Confronted with a heap of colon separated text files which had to be merged and cleaned of unrelated lines and columns, i tryed my luck inside Excel and spend a lot of time doing it manually, but finally got fed up.
So I decided to use AWK on the task.
A FOR-loop lists the files in the folder into the UNIX pipe.
AWK selects the non-empty observations and adds the name of the file as a classifier to the beginning of the line (the result is a repeated measure dataset).
This is the code:
for CSV in `ls`
do
cat $CSV | awk -F ";" '{
if ($2 ~ /[0-9]+/) {print CSV , FS , $0;}}'
done
Remark: -F ";" option specifies how to distinguish the columns/fields of the lines/records in the file(default is ” ” or empty space).

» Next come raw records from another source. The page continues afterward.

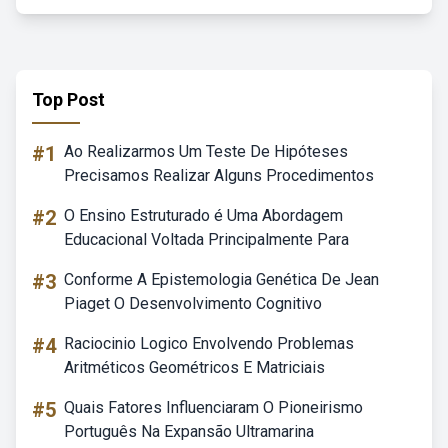
Top Post
#1
Ao Realizarmos Um Teste De Hipóteses
Precisamos Realizar Alguns Procedimentos
#2
O Ensino Estruturado é Uma Abordagem
Educacional Voltada Principalmente Para
#3
Conforme A Epistemologia Genética De Jean
Piaget O Desenvolvimento Cognitivo
#4
Raciocinio Logico Envolvendo Problemas
Aritméticos Geométricos E Matriciais
#5
Quais Fatores Influenciaram O Pioneirismo
Português Na Expansão Ultramarina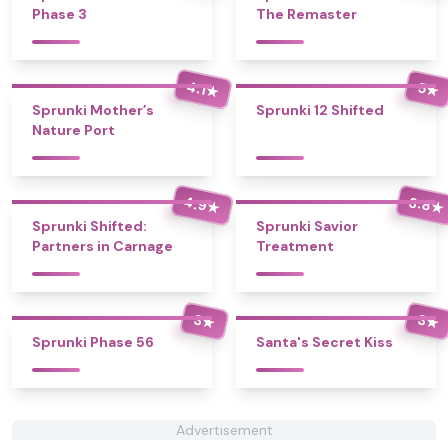
Phase 3
The Remaster
4.1
5
★
★
Sprunki Mother’s
Sprunki 12 Shifted
Nature Port
4.9
3.8
★
★
Sprunki Shifted:
Sprunki Savior
Partners in Carnage
Treatment
3
3
★
★
Sprunki Phase 56
Santa's Secret Kiss
Advertisement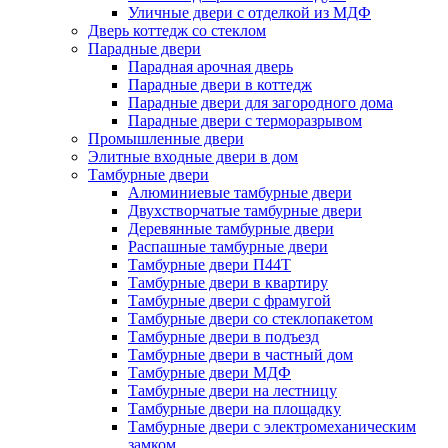
Уличные двери с отделкой из МДФ
Дверь коттедж со стеклом
Парадные двери
Парадная арочная дверь
Парадные двери в коттедж
Парадные двери для загородного дома
Парадные двери с терморазрывом
Промышленные двери
Элитные входные двери в дом
Тамбурные двери
Алюминиевые тамбурные двери
Двухстворчатые тамбурные двери
Деревянные тамбурные двери
Распашные тамбурные двери
Тамбурные двери П44Т
Тамбурные двери в квартиру
Тамбурные двери с фрамугой
Тамбурные двери со стеклопакетом
Тамбурные двери в подъезд
Тамбурные двери в частный дом
Тамбурные двери МДФ
Тамбурные двери на лестницу
Тамбурные двери на площадку
Тамбурные двери с электромеханическим
замком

BUT: The variable CSV gets not passed to AWK by default it has to be fed into AWK.
Solution:
The
-v CATEGORY=$CSV
option feeds the external variable CSV into the AWK-variable CATEGORY.
This gives:
for CSV in `ls`
do
cat $CSV | awk -F ";" -v CATEGORY=$CSV '{
if ($2 ~ /[0-9]+/) {print CATEGORY , FS , $0;}}'
done
.. and works
Hat tip:fpmurphy
Your use of the -v option made my script work like a charm. Thanks a lot.